«Признаться, мне очень трудно было работать, — рассказывает дальше Гинцбург; — опасение произвести шум заставляло меня сидеть на одном месте и не шевелиться, а между тем, для работы над круглой статуэткой необходимо двигаться и наблюдать натуру со всех сторон. Мне казалось, что наше присутствие стесняло Льва Николаевича».
Гинцбург не ошибался: разумеется, присутствие посторонних мешало Толстому писать. Гинцбург, как вьюн, вертелся вокруг своей статуэтки, прыгал, приседал, пятился, щурясь, точно прицеливался к Толстому. Он буквально не мог ни одной минуты сидеть на месте.
Гинцбург скоро сделался своим человеком и часто приезжал в Ясную Поляну, обычно вместе со своим другом, заведующим Художественным отделом Петербургской Публичной библиотеки, литературным критиком Владимиром Васильевичем Стасовым. — Трудно себе представить что–либо более противоположное по внешности, чем эти два друга. Гинцбург — маленький, смуглый, с горящими черными глазами, крошечными ручками, тоненьким голосом, скромный, лысый человечек, и Стасов — человек громадного роста, богатырского сложения, с длинной бородой и густой шевелюрой, сразу все заполняющий своим громогласней и восторженностью. Слова «маститый», «Лев Великий» не сходили с его уст, причем он говорил не просто, а громко вещал, изрекал, занимая внимание всех.

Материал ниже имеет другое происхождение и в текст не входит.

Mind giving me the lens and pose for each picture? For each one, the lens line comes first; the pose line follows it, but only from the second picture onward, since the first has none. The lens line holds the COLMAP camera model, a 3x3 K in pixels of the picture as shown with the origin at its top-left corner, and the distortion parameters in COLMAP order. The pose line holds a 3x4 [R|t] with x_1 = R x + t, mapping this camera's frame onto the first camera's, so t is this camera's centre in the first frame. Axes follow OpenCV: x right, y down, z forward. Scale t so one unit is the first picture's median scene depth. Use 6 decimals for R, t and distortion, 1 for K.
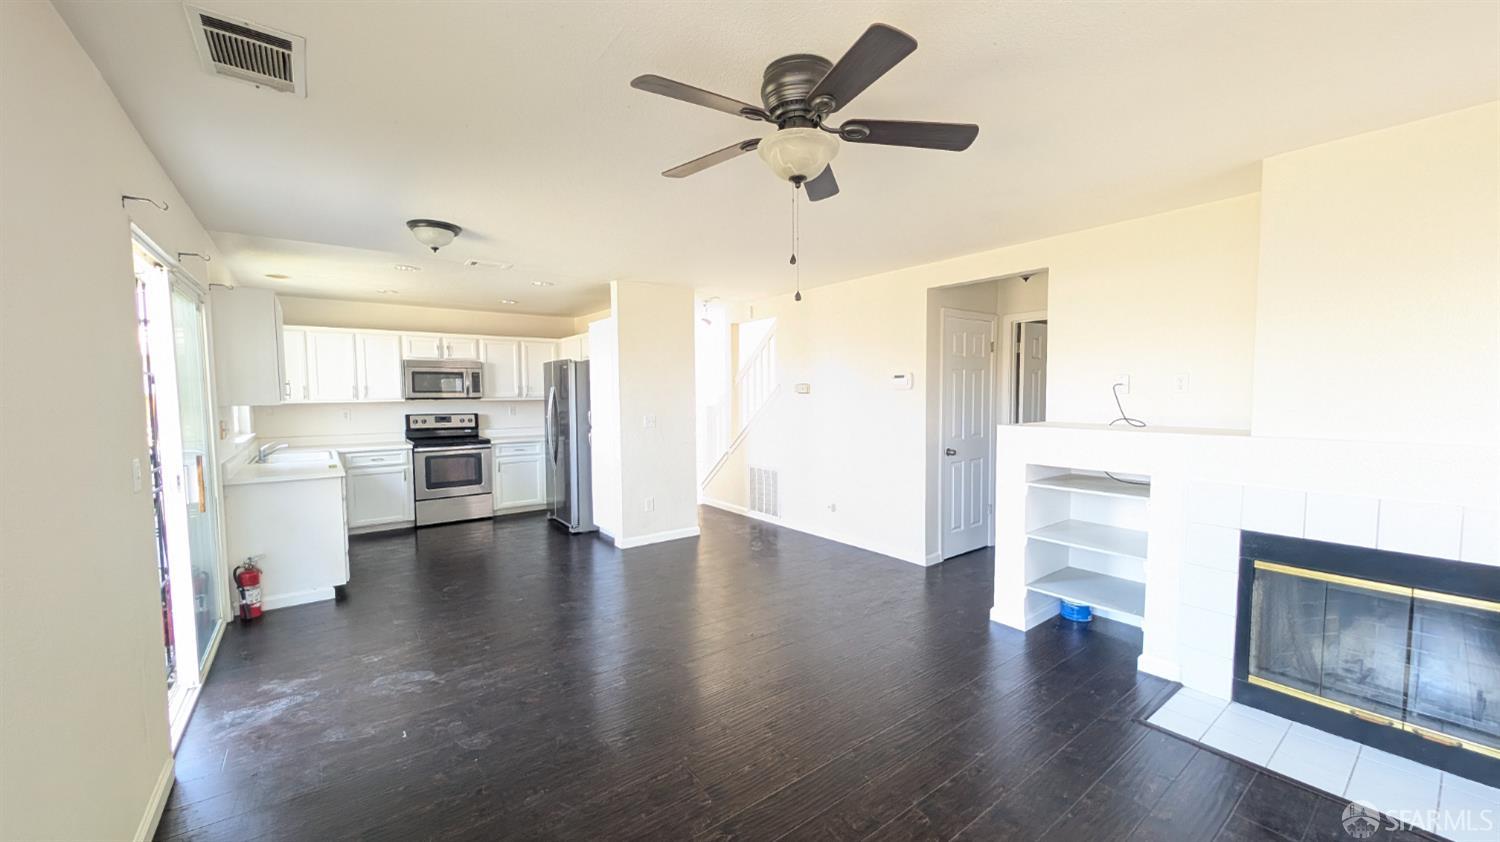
lens RADIAL K [[574.5, 0, 751.7], [0, 574.5, 425.0], [0, 0, 1]] dist [0.000589, -0.000170]
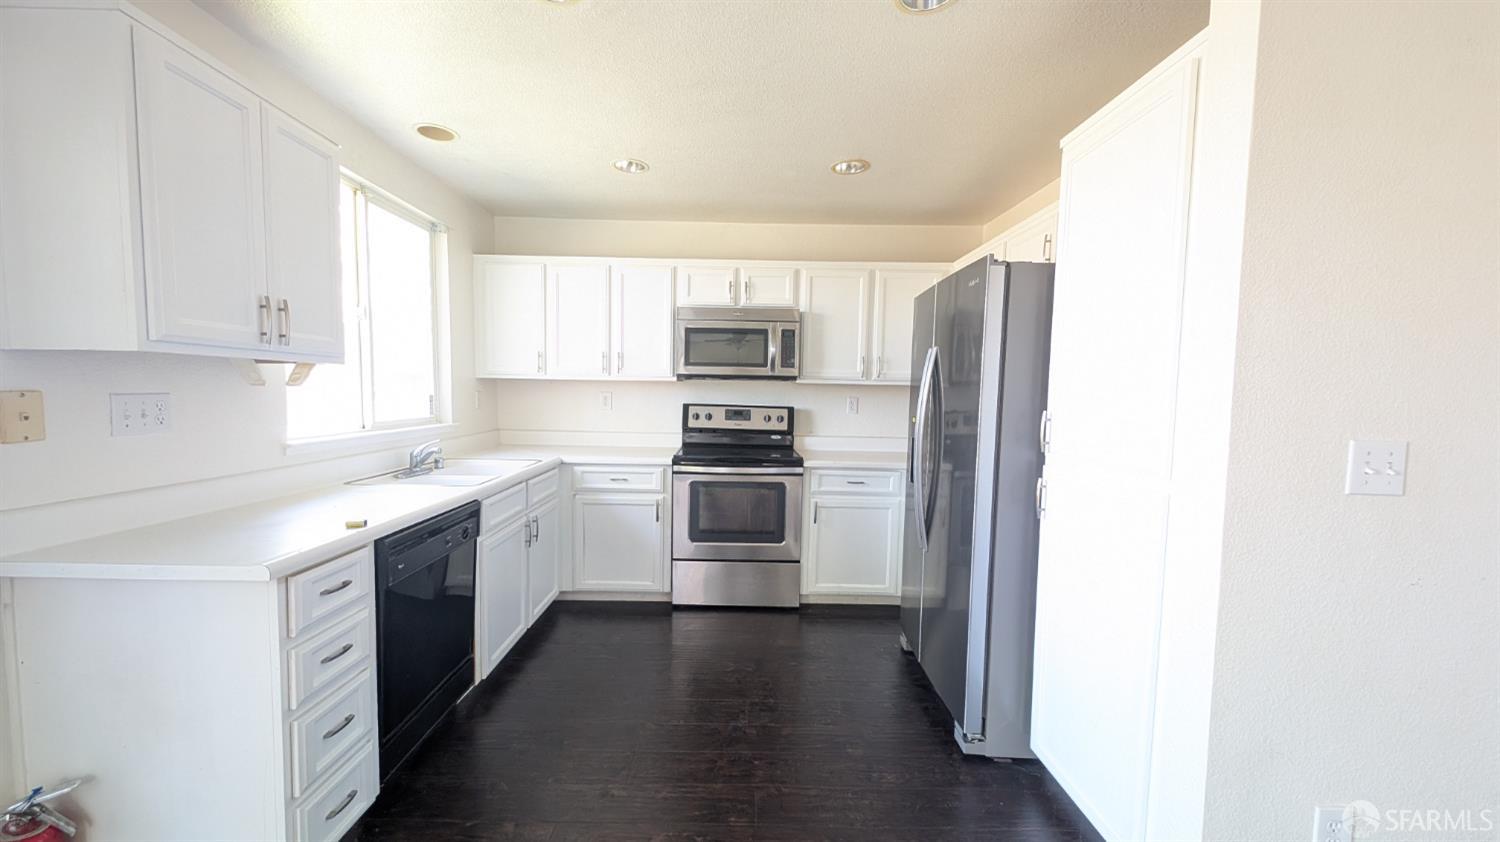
lens RADIAL K [[574.5, 0, 746.9], [0, 574.5, 425.4], [0, 0, 1]] dist [0.000589, -0.000170]
pose [[0.808564, 0.057929, -0.585550, -0.196103], [-0.058577, 0.998123, 0.017858, -0.010258], [0.585486, 0.019861, 0.810439, 0.551163]]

Бывали, однако, времена, когда и маленький, скромный Гинцбург овладевал вниманием всех, даже детей. Молча, не произнося ни слова, он изображал портного за работой. Делал вид, что вынимает материю, отмечает мелком, кроил, тачал, наметывал, отсиживал ногу, скакал по комнате, чтобы нога проснулась и, кончив работу, с легкостью вскакивал с ногами на стул и затягивал песенку. Все покатывались со смеху и кричали: «Еще, еще! Изобразите даму!» И он опять изображал даму.
Из всех трех бюстов, находящихся и по сию пору в Ясной Поляне, Толстой считал, что самый лучший — работы Н. Н. Ге, но некоторые знатоки признавали первенство за Гинцбургом. Репинский бюст также вышел очень удачным, но эта работа померкла по сравнению с его картиной «Толстой в его рабочем кабинете».
Уже в июле в Ясной Поляне пошли разговоры о голоде. А 9 сентября 1891 года Софья Андреевна пишет мужу из Москвы:
«Дунаев и Наташа[96]
рассказывали о голодающих и опять мне все сердце перевернуло, и хочется забыть и закрыть на это глаза, а невозможно; и помочь нельзя, слишком много надо. А как в Москве это ничего не видно! Все то же, та же роскошь, те же рысаки и магазины и все всё покупают и устраивают, как и я, пошло и чисто свои уголки, откуда будем смотреть в ту даль, где мрут с голода. Кабы не дети, ушла бы я нынешний год на службу голода, и сколько бы ни прокормила, и чем бы ни добыла, а все лучше, чем так смотреть, мучиться и не мочь ничего сделать».8Так писала Софья Андреевна, не думая о том, что и муж ее и она в последующие месяцы уйдут с головой в помощь этим умирающим с голода людям, и что именно на этой–то совместной работе они снова, хоть на время, найдут друг друга.
ГЛАВА XLV. ГОЛОД
Толстому всегда претила благотворительность — самооправдание, самоутешение людей праздных, богатых, бросающих крохи голодным, несчастным. В молодости он чуть не подрался на дуэли с Тургеневым из–за спора о благотворительности.
«Дети иногда дают бедным хлеб, — писал он в дневнике в конце июня 1891 года, — сахар, деньги и сами довольны собой, умиляются на себя, думая, что они делают нечто доброе. Дети не знают и не могут знать, откуда хлеб, деньги. Но большим надо бы знать это и понимать то, что не может быть ничего доброго в том, чтобы отнять у одного и дать другому. Но многие большие не понимают этого».
«…Добрых дел нельзя делать вдруг по случаю голода, а что если кто делает добро, тот делал его и вчера, и третьего дня, и будет делать его и завтра, и послезавтра, и во время голода, и не во время голода».
Так писал Толстой Лескову в ответ на его письмо, когда Лесков обратился к Толстому с вопросом об угрозе голода в Самарской, Рязанской и Тульской губерниях.
Уже среди лета 1891 года стало совершенно очевидно, что пшеница и рожь выгорели и неурожай грозил страшным бедствием.